> Source records:
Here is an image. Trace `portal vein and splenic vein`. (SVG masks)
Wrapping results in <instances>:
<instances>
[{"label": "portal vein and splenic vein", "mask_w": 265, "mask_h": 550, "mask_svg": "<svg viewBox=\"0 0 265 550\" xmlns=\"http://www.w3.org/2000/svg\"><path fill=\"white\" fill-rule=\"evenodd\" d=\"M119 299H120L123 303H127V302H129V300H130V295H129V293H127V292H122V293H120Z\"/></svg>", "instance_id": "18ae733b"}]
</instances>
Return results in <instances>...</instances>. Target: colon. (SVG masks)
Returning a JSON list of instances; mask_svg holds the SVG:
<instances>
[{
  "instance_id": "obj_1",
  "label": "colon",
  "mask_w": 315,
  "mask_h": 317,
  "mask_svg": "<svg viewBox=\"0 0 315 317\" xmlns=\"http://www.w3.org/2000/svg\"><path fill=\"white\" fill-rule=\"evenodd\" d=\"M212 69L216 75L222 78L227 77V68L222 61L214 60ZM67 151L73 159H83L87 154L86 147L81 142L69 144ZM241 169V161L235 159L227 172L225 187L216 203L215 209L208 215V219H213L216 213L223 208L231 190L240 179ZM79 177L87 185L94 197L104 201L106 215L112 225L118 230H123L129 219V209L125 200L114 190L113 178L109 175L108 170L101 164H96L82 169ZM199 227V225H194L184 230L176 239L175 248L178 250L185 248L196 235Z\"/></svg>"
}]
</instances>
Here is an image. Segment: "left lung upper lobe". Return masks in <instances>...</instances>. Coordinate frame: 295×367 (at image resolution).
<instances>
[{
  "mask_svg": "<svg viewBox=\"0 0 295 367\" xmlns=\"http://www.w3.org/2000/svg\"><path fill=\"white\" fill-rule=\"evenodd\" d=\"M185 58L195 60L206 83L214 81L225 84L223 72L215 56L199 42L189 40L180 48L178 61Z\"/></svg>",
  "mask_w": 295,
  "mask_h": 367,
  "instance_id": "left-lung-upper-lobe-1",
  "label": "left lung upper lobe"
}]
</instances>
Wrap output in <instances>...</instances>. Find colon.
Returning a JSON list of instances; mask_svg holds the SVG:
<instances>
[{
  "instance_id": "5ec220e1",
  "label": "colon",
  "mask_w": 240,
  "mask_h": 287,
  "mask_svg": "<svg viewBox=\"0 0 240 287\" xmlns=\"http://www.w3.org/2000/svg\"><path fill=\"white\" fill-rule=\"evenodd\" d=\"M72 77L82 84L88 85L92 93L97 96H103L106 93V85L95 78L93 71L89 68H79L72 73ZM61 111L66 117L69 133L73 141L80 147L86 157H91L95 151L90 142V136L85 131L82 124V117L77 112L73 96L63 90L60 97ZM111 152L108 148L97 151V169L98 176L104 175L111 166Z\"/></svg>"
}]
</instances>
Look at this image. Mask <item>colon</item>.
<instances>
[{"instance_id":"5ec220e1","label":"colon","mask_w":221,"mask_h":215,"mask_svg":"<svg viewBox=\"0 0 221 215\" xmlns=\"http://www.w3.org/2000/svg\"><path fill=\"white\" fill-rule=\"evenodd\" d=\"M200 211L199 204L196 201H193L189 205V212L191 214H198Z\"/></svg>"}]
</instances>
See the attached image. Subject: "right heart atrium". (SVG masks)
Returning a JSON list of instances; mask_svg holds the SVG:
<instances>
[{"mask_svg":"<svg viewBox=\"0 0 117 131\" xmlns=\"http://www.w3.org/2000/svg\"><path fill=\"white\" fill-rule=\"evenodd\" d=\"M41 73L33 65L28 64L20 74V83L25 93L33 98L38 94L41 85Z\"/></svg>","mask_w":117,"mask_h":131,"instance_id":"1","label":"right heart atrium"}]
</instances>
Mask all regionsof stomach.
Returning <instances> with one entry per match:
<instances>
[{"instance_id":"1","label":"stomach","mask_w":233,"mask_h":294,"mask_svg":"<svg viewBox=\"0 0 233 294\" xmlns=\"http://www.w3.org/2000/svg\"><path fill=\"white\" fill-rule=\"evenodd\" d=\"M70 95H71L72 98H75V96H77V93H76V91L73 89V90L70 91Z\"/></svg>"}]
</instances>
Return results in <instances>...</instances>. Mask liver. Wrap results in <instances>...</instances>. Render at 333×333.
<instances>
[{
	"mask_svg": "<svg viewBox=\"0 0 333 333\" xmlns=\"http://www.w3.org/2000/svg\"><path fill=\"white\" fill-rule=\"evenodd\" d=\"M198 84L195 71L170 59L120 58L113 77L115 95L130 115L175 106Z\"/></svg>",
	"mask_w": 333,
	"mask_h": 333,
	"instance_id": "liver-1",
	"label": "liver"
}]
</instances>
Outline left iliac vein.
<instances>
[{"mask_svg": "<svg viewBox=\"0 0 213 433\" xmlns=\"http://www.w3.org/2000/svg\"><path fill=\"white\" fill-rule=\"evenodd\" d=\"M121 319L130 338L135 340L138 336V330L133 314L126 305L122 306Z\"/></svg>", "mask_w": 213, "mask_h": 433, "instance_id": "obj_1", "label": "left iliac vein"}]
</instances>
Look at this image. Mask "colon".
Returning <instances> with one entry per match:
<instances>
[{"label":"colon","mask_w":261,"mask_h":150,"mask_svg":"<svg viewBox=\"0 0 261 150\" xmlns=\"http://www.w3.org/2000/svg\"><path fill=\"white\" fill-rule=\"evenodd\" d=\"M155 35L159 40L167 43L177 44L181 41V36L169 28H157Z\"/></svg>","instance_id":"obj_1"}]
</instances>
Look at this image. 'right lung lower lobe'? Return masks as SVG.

> The task: Count the lines in the records above that contain the string "colon", and reply with that number alone.

> Solution to the problem: 8